# Aufgabe 1:
Erkläre in ein bis drei Sätzen, woran der Textauszug festmacht, dass es den Montagsblues wirklich gibt.
# Aufgabe 2:
Gib aus dem Textauszug den Abschnitt von „Stress: Den Montagsblues“ bis einschließlich „Frauen aller Altersgruppen.“ wortgetreu aus.

# Textauszug:

╔══

Stress: Den Montagsblues gibt es wirklich

Seit Jahrzehnten steht der Begriff »Montagsblues« für das kollektive Stöhnen zu Beginn einer jeden Arbeitswoche. Er ist auch in medizinischen Statistiken gut dokumentiert. Montags treten im Vergleich zu anderen Tagen häufiger Angst, Stress und sogar Selbstmord auf. Länderübergreifende Studien zu diesem Phänomen haben ergeben, dass die Wahrscheinlichkeit eines plötzlichen Herztodes durch bestätigte Herzinfarkte und andere kardiovaskuläre Ereignisse an Montagen um 19 Prozent zunimmt, und zwar bei Männern und Frauen aller Altersgruppen.

╚══

# Erfasste Daten:

╔══

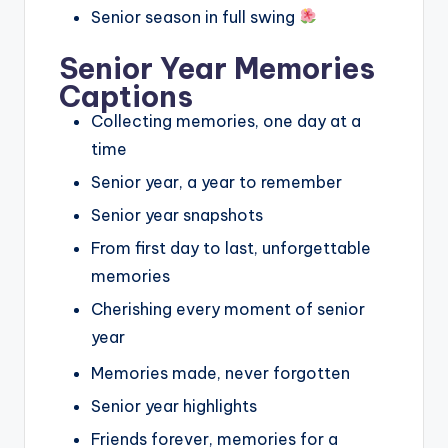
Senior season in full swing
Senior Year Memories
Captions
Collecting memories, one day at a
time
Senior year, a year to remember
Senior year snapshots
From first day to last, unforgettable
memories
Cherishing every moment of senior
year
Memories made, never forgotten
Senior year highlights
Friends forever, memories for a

╚══
╔══

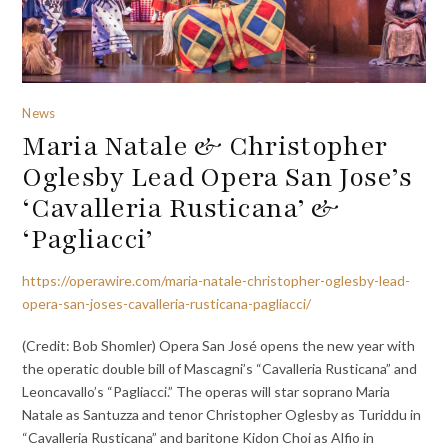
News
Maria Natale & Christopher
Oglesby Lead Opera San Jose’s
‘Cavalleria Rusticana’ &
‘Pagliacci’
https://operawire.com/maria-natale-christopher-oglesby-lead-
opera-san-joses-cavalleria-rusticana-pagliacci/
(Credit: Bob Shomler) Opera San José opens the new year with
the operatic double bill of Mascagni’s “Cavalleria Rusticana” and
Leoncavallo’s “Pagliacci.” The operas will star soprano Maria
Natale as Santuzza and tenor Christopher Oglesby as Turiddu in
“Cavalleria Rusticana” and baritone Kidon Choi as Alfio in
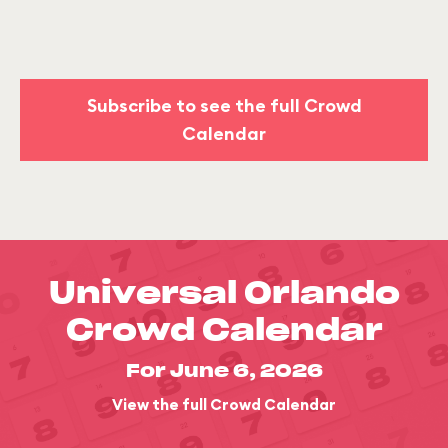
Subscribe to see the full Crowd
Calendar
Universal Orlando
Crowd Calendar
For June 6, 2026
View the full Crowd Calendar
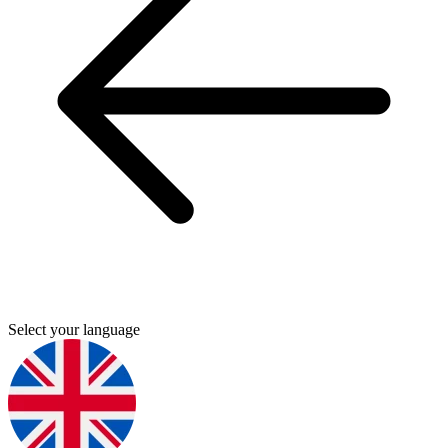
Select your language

╚══

# Antwortfeld 1:
Der Montagsblues ist in medizinischen Statistiken gut belegt: Montags kommen Angst, Stress und sogar Selbstmord häufiger vor als an anderen Tagen. Außerdem zeigen Studien aus mehreren Ländern, dass die Wahrscheinlichkeit eines plötzlichen Herztodes montags um 19 Prozent steigt, und zwar bei Männern und Frauen aller Altersgruppen.

# Antwortfeld 2:
Stress: Den Montagsblues gibt es wirklich

Seit Jahrzehnten steht der Begriff »Montagsblues« für das kollektive Stöhnen zu Beginn einer jeden Arbeitswoche. Er ist auch in medizinischen Statistiken gut dokumentiert. Montags treten im Vergleich zu anderen Tagen häufiger Angst, Stress und sogar Selbstmord auf. Länderübergreifende Studien zu diesem Phänomen haben ergeben, dass die Wahrscheinlichkeit eines plötzlichen Herztodes durch bestätigte Herzinfarkte und andere kardiovaskuläre Ereignisse an Montagen um 19 Prozent zunimmt, und zwar bei Männern und Frauen aller Altersgruppen.